The exercises in this chapter might be more difficult than exercises in previous chapters, so I encourage you to get help from a virtual assistant. When you pose more difficult questions, you might find that the answers are not correct on the first attempt, so this is a chance to practice crafting good prompts and following up with good refinements.

One strategy you might consider is to break a big problem into pieces that can be solved with simple functions. Ask the virtual assistant to write the functions and test them. Then, once they are working, ask for a solution to the original problem.

For some of the following exercises, I make suggestions about which data structures and algorithms to use. You might find these suggestions useful when you work on the problems, but they are also good prompts to pass along to a virtual assistant.

Exercise

In this chapter I said that tuples can be used as keys in dictionaries because they are hashable, and they are hashable because they are immutable. But that is not always true.

If a tuple contains a mutable value, like a list or a dictionary, the tuple is no longer hashable because it contains elements that are not hashable. As an example, here’s a tuple that contains two lists of integers:

list0 = [1, 2, 3]
list1 = [4, 5]

t = (list0, list1)
t
        
([1, 2, 3], [4, 5])
        

Write a line of code that appends the value 6 to the end of the second list in t. If you display t, the result should be ([1, 2, 3], [4, 5, 6]):

t[1].append(6)
t
        
([1, 2, 3], [4, 5, 6])
        

Try to create a dictionary that maps from t to a string, and confirm that you get a TypeError.

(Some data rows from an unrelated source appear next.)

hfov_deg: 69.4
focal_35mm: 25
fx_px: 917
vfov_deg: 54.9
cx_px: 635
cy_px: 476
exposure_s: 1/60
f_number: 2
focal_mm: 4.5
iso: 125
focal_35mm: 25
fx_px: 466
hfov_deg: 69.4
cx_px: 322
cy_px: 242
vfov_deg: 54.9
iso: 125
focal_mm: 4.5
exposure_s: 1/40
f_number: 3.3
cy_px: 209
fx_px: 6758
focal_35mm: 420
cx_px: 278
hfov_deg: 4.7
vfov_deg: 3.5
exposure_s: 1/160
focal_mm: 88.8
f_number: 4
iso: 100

For more on this topic, ask a virtual assistant, “Are Python tuples always hashable?”

Exercise

In this chapter we made a dictionary that maps from each letter to its index in the alphabet:

letters = 'abcdefghijklmnopqrstuvwxyz'
numbers = range(len(letters))
letter_map = dict(zip(letters, numbers))
        

For example, the index of 'a' is 0:

letter_map['a']
        
0
        

To go in the other direction, we can use list indexing. For example, the letter at index 1 is 'b':

letters[1]
        
'b'
        

We can use letter_map and letters to encode and decode words using a Caesar cipher.

A Caesar cipher is a weak form of encryption that involves shifting each letter by a fixed number of places in the alphabet, wrapping around to the beginning if necessary. For example, 'a' shifted by 2 is 'c', and 'z' shifted by 1 is 'a'.

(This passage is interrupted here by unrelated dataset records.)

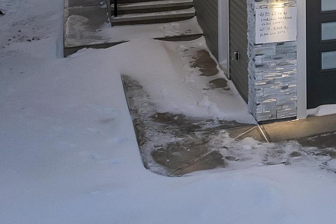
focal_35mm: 88
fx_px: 821
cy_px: -140
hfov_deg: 19.9
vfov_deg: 14.2
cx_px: 511
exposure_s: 1/80
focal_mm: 8.38
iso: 120
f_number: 2.4
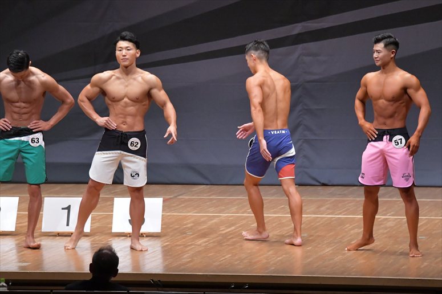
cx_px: 221
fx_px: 2663
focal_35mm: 217
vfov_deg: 6.3
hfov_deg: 9.5
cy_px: 147
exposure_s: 1/400
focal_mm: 145
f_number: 5.6
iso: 8000
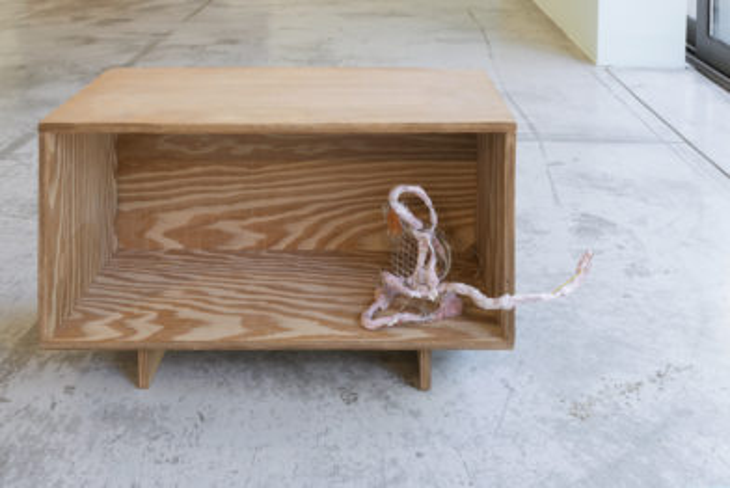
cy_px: 244
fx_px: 710
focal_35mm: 35
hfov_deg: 54.4
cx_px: 365
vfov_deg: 37.9
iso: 100
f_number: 16
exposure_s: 1/1.25
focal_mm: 35
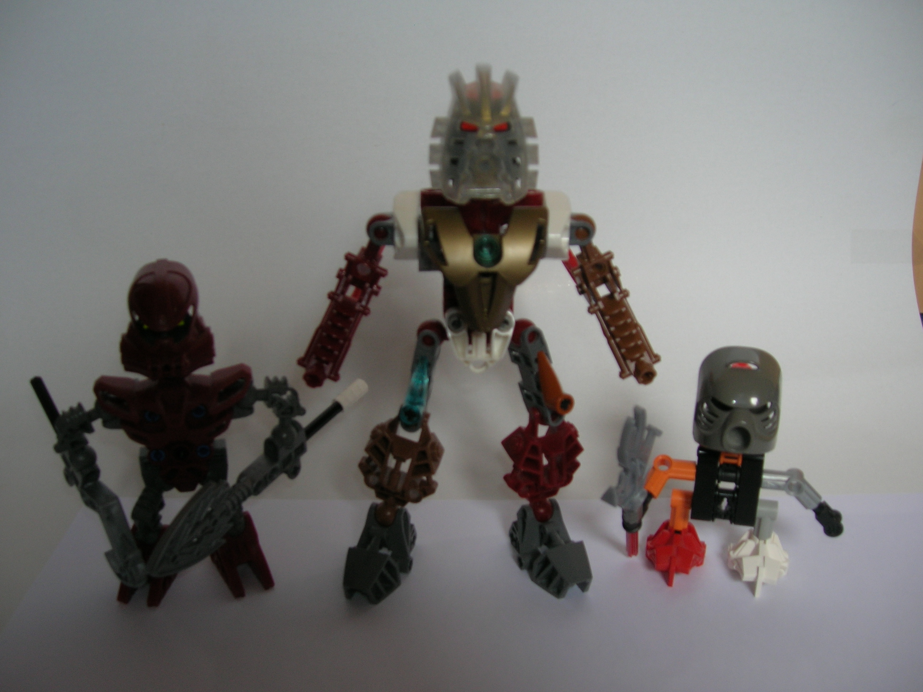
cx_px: 462
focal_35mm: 34
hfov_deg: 54.0
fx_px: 907
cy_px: 346
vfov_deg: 41.8
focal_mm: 5.7
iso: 52
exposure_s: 1/30
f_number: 2.9
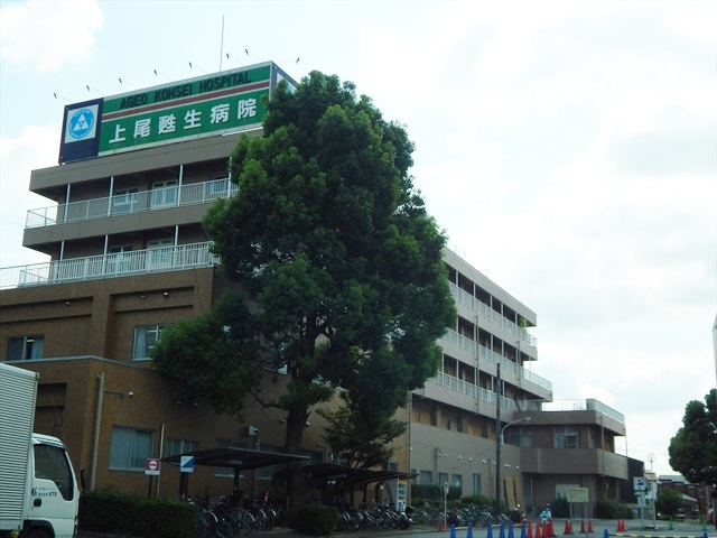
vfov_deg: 33.6
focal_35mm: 43
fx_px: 891
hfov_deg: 43.9
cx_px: 358
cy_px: 269
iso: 125
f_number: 3.6
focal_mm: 7.7
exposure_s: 1/1250
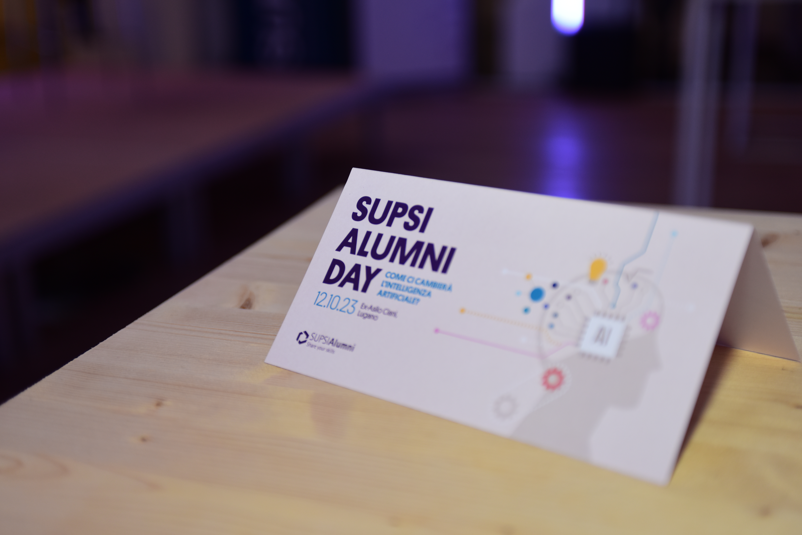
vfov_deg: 26.0
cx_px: 401
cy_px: 268
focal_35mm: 52
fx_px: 1159
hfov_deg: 38.2
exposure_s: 1/60
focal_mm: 52
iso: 500
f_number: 2.8
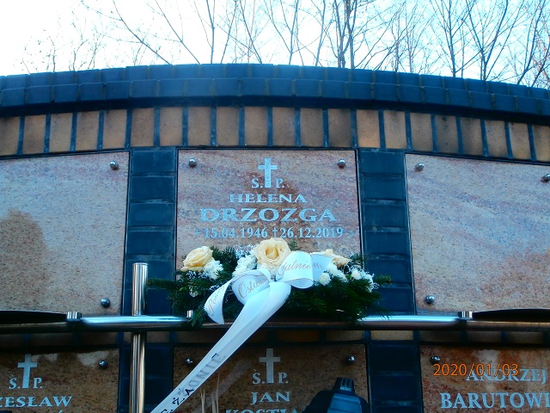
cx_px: 275
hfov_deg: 40.4
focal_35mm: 47
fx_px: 747
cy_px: 206
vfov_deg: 30.9
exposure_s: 1/80
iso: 160
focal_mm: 8.29
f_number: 4.2
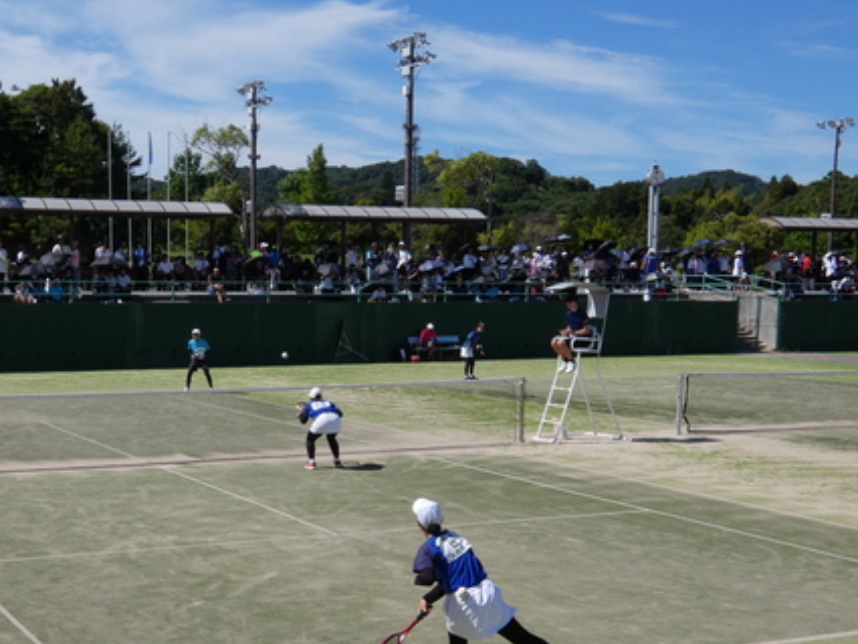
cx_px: 286
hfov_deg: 32.9
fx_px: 1438
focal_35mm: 58
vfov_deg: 24.9
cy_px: 488
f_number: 4.5
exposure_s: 1/800
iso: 80
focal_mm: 6.8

Write a function called shift_word that takes as parameters a string and an integer, and returns a new string that contains the letters from the string shifted by the given number of places.

To test your function, confirm that “cheer” shifted by 7 is “jolly,” and “melon” shifted by 16 is “cubed.”

Hint: use the modulus operator to wrap around from 'z' back to 'a'. Loop through the letters of the word, shift each one, and append the result to a list of letters. Then use join to concatenate the letters into a string.

Exercise

Write a function called most_frequent_letters that takes a string and prints the letters in decreasing order of frequency.

To get the items in decreasing order, you can use reversed along with sorted or you can pass reverse=True as a keyword parameter to sorted.

Exercise

In a previous exercise, we tested whether two strings are anagrams by sorting the letters in both words and checking whether the sorted letters are the same. Now let’s make the problem a little more challenging.

We’ll write a program that takes a list of words and prints all the sets of words that are anagrams. Here is an example of what the output might look like:

['deltas', 'desalt', 'lasted', 'salted', 'slated', 'staled']
['retainers', 'ternaries']
['generating', 'greatening']
['resmelts', 'smelters', 'termless']

Hint: for each word in the word list, sort the letters and join them back into a string. Make a dictionary that maps from this sorted string to a list of words that are anagrams of it.

Exercise

Write a function called word_distance that takes two words with the same length and returns the number of places where the two words differ.

Hint: use zip to loop through the corresponding letters of the words.